One more significant new provision adopted by the Arizona Legislature is a statutory definition of just compensation, or “value,” for the property:

the most probable price estimated in terms of cash in United States dollars or comparable market financial arrangements that the property would bring if exposed for sale in the open market, with reasonable time allowed in which to find a purchaser, buying with knowledge of all the uses and purposes to which it was adapted and for which it was capable.

I’m not sure why the Legislature thought it was necessary to adopt this statutory definition, but it does appear to give the property owner an added measure of certainty about the process.

These new requirements do not radically change the process, but they do give property owners and occupants the right to specific notice from the government body prior to the government body filing a lawsuit to condemn the property. They also require the government body to formally offer to purchase the property (although this often occurred anyway). Perhaps with these additional steps, the process of condemnation will be less mysterious, and therefore less intimidating, to property owners and tenants.

MORE LEGAL WRANGLING OVER TREES
As a postscript to my item last month about the “tree (and shrub) police” in Santa Cruz, California, I recently saw a news item describing a situation in the town of Sonora, California (about 150 miles northeast of Santa Cruz), where removal of a single tree became the subject of a lawsuit. Sonora apparently has no law like Santa Cruz’s Heritage Tree Ordinance, or the tree would still be standing today.

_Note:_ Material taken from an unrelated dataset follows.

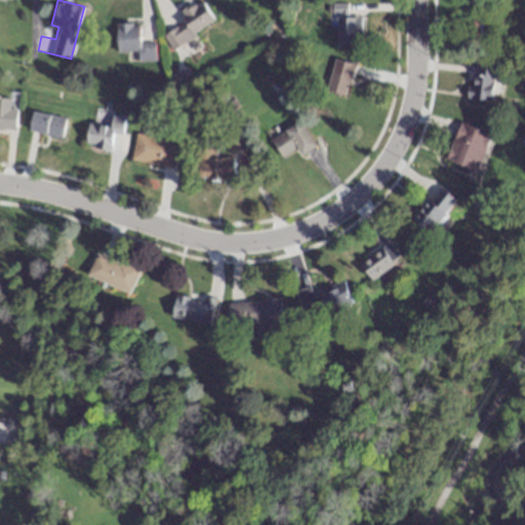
[(202,0),(198,0),(179,10),(186,23),(164,34),(171,48),(215,24),(202,0)]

According to the recent news item, an arborist told the owner of the property on which the tree stood that the tree’s root structure was weakened, which could cause the tree to fall. The property owner, which happened to be the local school district, decided to remove the 85-foot-tall tree because of possible liability if the tree fell and caused injury. A local citizen filed a lawsuit to stop the removal of the tree, contending that the removal would violate state environmental laws. The county judge disagreed, and the tree was removed, much to the consternation of some of the residents. This obviously would not have been the result in Santa Cruz.

The other question this item raises, of course, is whether the property owner really needed to remove the tree because of possible liability if the tree were to fall on someone. Perhaps they could have posted a warning on the property (“WARNING: THIS TREE COULD FALL AT ANY TIME”) or had all visitors to the property sign a release (“I understand that a tree on the property may fall on me without warning”). Most people already know, of course, that some trees may fall without warning and cause injury. They call them “widowmakers.”